* [What you are asked to do]: Filter the records for lines holding the string "none".

* [Records from a dataset]:
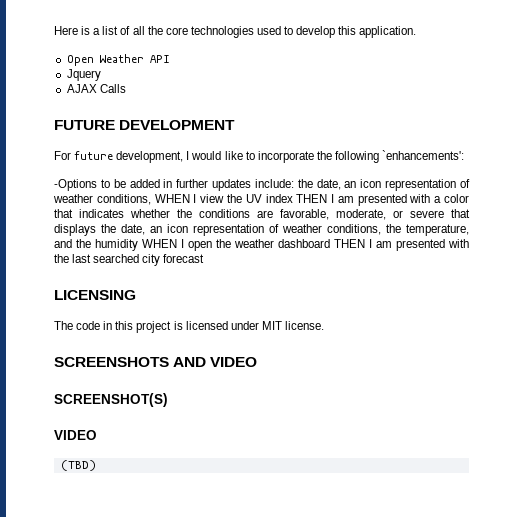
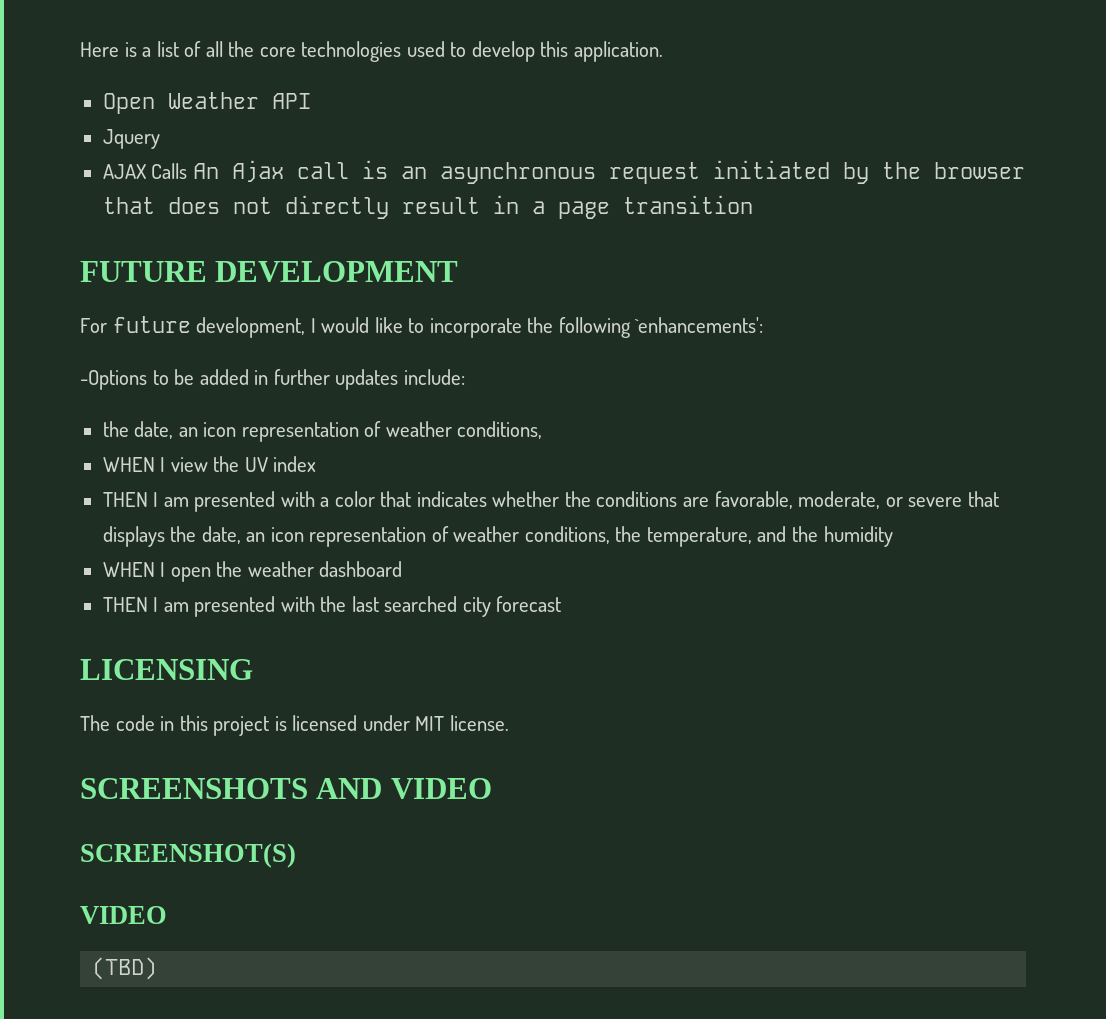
(126, 88) none -> [192,160,1025,184] [102,195,753,219] An Ajax call is an asynchronous request initiated by the browser that does not directly result in a page transition
[297,179,471,191] [53,194,151,205] the date, an icon representation of weather conditions, -> [102,421,543,442] // the date, an icon representation of weather conditions, //
(293, 198) none -> (317, 464) //
(138, 245) none -> (893, 536) //
(330, 243) none -> (403, 569) //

* [Response to the exercise]:
(126, 88) none -> [192,160,1025,184] [102,195,753,219] An Ajax call is an asynchronous request initiated by the browser that does not directly result in a page transition
(293, 198) none -> (317, 464) //
(138, 245) none -> (893, 536) //
(330, 243) none -> (403, 569) //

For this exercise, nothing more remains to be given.